This year’s regular session of the West Virginia Legislature will be unlike most others for at least two reasons. One is that it will have the first Republican supermajority in both houses in the lifetimes of most voters. The second is the series of steps the legislative leadership is implementing to prevent the transmission of the COVID-19 virus while people converge on the Capitol.
As detailed by HD Media’s Phil Kabler in the Charleston Gazette-Mail on recently, the session will not nearly be as open and accessible to the public as it has been in years past. Access to legislators by lobbyists and reporters has been reduced. Even more troubling, on Jan. 13 the House of Delegates changed the rules for public hearings on bills, pushing them back to as late as immediately prior to passage votes on the legislation. Committee hearings don’t need to be in person; they can be done by teleconferencing.
Those changes along with others don’t bode well for public oversight of the legislative process or public input into it.
The right to petition the government for a redress of grievances is embedded in the First Amendment to the U.S. Constitution. It is why we have open meetings laws, which require deliberations and votes of public bodies to be done in public view, with very few exceptions. Yes, those exceptions are abused, but meetings now are more open than they were before such laws were enacted.
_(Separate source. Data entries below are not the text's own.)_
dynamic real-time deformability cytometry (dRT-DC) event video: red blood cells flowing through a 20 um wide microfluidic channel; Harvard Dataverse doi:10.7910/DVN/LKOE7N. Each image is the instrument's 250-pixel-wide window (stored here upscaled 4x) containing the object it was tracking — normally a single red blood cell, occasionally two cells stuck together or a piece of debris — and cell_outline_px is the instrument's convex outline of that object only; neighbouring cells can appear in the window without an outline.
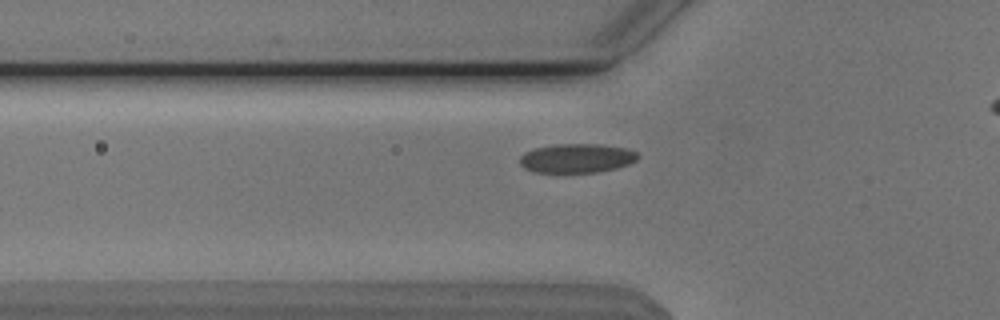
{"species": "Egyptian fruit bat (a non-hibernating species)", "species_latin": "Rousettus aegyptiacus", "temperature_condition": "cold", "stored_images_in_passage": 42, "camera_frame_rate_fps": 3000, "um_per_image_px": 0.085, "animal": {"sex": "male"}, "frame": {"image": 1, "passage_image": 13, "time_ms": 4.0, "image_size_px": [1000, 320], "cell_outline_px": [[640, 156], [636, 160], [628, 164], [616, 168], [596, 172], [556, 176], [532, 172], [524, 168], [520, 164], [520, 156], [524, 152], [532, 148], [552, 144], [596, 144], [624, 148], [636, 152]], "centroid_in_image_um": [48.91, 13.5], "position_along_channel_um": 76.9, "area_um2": 20.98}}
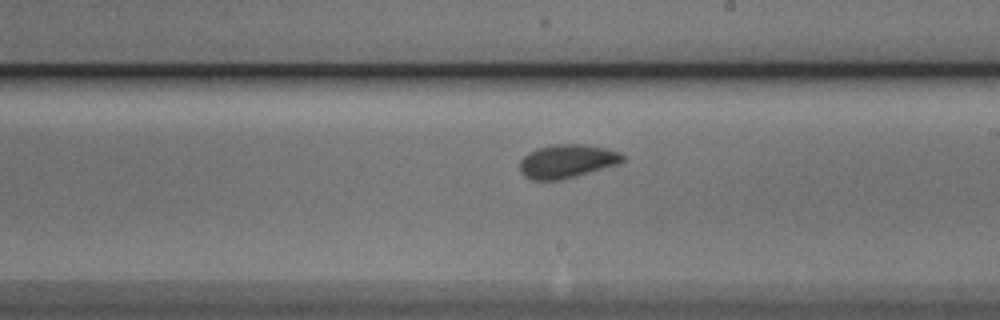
{"frame": {"image": 2, "passage_image": 26, "time_ms": 8.333, "image_size_px": [1000, 320], "cell_outline_px": [[624, 160], [616, 164], [576, 176], [560, 180], [532, 180], [524, 176], [520, 172], [520, 160], [528, 152], [536, 148], [552, 144], [584, 144], [608, 148], [620, 152], [624, 156]], "centroid_in_image_um": [48.16, 13.69], "position_along_channel_um": 240.8, "area_um2": 20.17}}
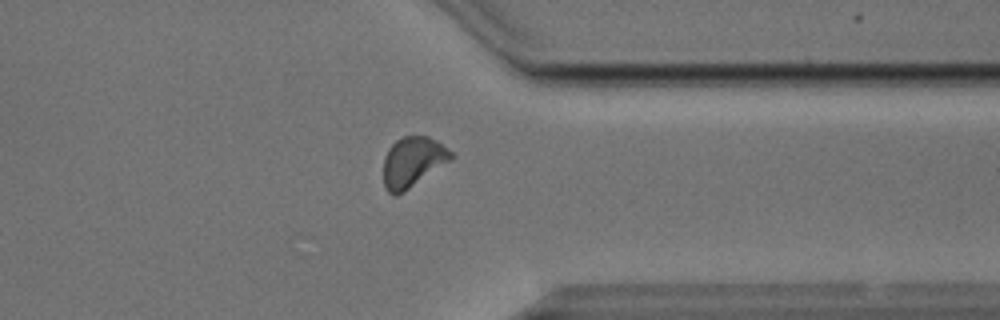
{"frame": {"image": 3, "passage_image": 37, "time_ms": 12.0, "image_size_px": [1000, 320], "cell_outline_px": [[456, 156], [452, 160], [404, 192], [396, 196], [392, 196], [384, 188], [384, 156], [388, 148], [396, 140], [404, 136], [428, 136], [436, 140], [452, 152]], "centroid_in_image_um": [35.08, 13.78], "position_along_channel_um": 376.3, "area_um2": 20.0}}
The public’s business must be done in public and in a way in which the public can provide advice and consent before votes are taken.
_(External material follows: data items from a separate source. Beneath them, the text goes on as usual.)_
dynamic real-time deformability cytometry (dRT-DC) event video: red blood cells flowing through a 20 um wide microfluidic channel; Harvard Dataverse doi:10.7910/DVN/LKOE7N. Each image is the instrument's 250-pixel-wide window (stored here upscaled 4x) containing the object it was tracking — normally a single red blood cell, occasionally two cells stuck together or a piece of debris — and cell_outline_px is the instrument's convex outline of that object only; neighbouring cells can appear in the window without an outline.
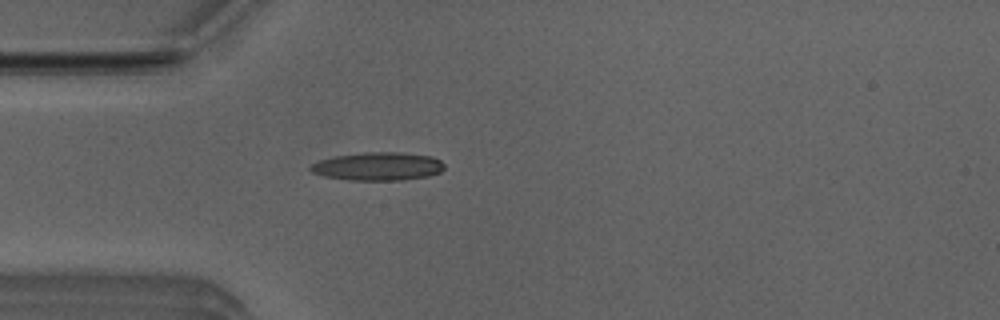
{"species": "Egyptian fruit bat (a non-hibernating species)", "species_latin": "Rousettus aegyptiacus", "temperature_condition": "room temperature", "stored_images_in_passage": 3, "camera_frame_rate_fps": 3000, "um_per_image_px": 0.085, "animal": {"sex": "male"}, "frame": {"image": 1, "passage_image": 3, "time_ms": 0.667, "image_size_px": [1000, 320], "cell_outline_px": [[444, 168], [440, 172], [428, 176], [400, 180], [348, 180], [324, 176], [312, 172], [308, 168], [312, 164], [320, 160], [336, 156], [364, 152], [400, 152], [432, 156], [440, 160], [444, 164]], "centroid_in_image_um": [32.13, 14.14], "position_along_channel_um": 52.9, "area_um2": 21.96}}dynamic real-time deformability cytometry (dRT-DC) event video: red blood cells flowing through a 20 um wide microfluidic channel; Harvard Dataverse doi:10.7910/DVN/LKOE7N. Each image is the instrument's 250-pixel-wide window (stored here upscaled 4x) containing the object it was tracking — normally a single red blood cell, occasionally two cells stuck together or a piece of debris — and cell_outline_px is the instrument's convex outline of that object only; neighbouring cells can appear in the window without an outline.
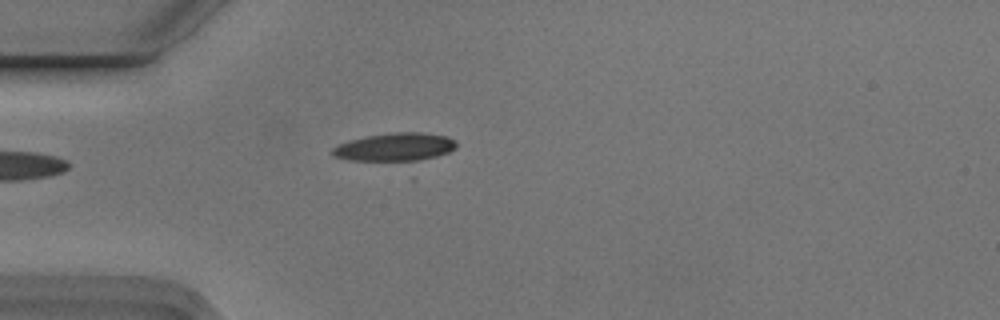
{"species": "Egyptian fruit bat (a non-hibernating species)", "species_latin": "Rousettus aegyptiacus", "temperature_condition": "cold", "stored_images_in_passage": 4, "camera_frame_rate_fps": 3000, "um_per_image_px": 0.085, "animal": {"sex": "male"}, "frame": {"image": 1, "passage_image": 4, "time_ms": 1.0, "image_size_px": [1000, 320], "cell_outline_px": [[456, 148], [448, 152], [436, 156], [416, 160], [352, 160], [332, 156], [332, 148], [348, 140], [364, 136], [392, 132], [424, 132], [448, 136], [456, 140]], "centroid_in_image_um": [33.58, 12.47], "position_along_channel_um": 51.4, "area_um2": 20.23}}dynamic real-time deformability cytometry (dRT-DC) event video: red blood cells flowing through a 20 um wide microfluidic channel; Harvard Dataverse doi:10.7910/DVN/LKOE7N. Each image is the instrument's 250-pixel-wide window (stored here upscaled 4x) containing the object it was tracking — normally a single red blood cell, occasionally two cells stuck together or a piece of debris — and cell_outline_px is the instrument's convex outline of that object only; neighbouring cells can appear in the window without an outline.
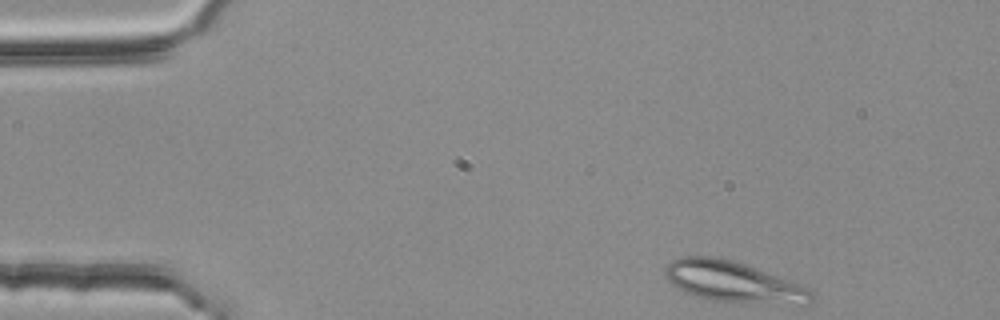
{"species": "common noctule bat (a hibernating species)", "species_latin": "Nyctalus noctula", "temperature_condition": "room temperature", "stored_images_in_passage": 4, "camera_frame_rate_fps": 3000, "um_per_image_px": 0.085, "animal": {"sex": "female", "body_mass_g": 25.1}, "frame": {"image": 1, "passage_image": 1, "time_ms": 0.0, "image_size_px": [1000, 320], "cell_outline_px": [[812, 304], [776, 304], [712, 300], [692, 296], [684, 292], [672, 284], [664, 276], [664, 268], [672, 260], [680, 256], [712, 256], [732, 260], [804, 284], [812, 288]], "centroid_in_image_um": [62.35, 23.96], "position_along_channel_um": 22.6, "area_um2": 35.26}}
Things have changed since the 2019 legislative session ended. Schools are open again with precautions to hinder the spread of COVID-19 and, presumably, other airborne diseases. People are eating in restaurants again. Life is slowly returning to normal.
The legislative leadership is wise to take steps to prevent the session from becoming a 60-day superspreader event. However, its members were elected knowing they were going into a session before a vaccine could bring about herd immunity. They were elected with, their voters assume, the understanding an international pandemic does not suspend the Bill of Rights and legislators’ accountability to their constituents.
There is still time for the leadership to review these steps and reconsider whether they are in the public’s interest. When in doubt, openness and access should rule. What’s good for public schools is good for the Legislature.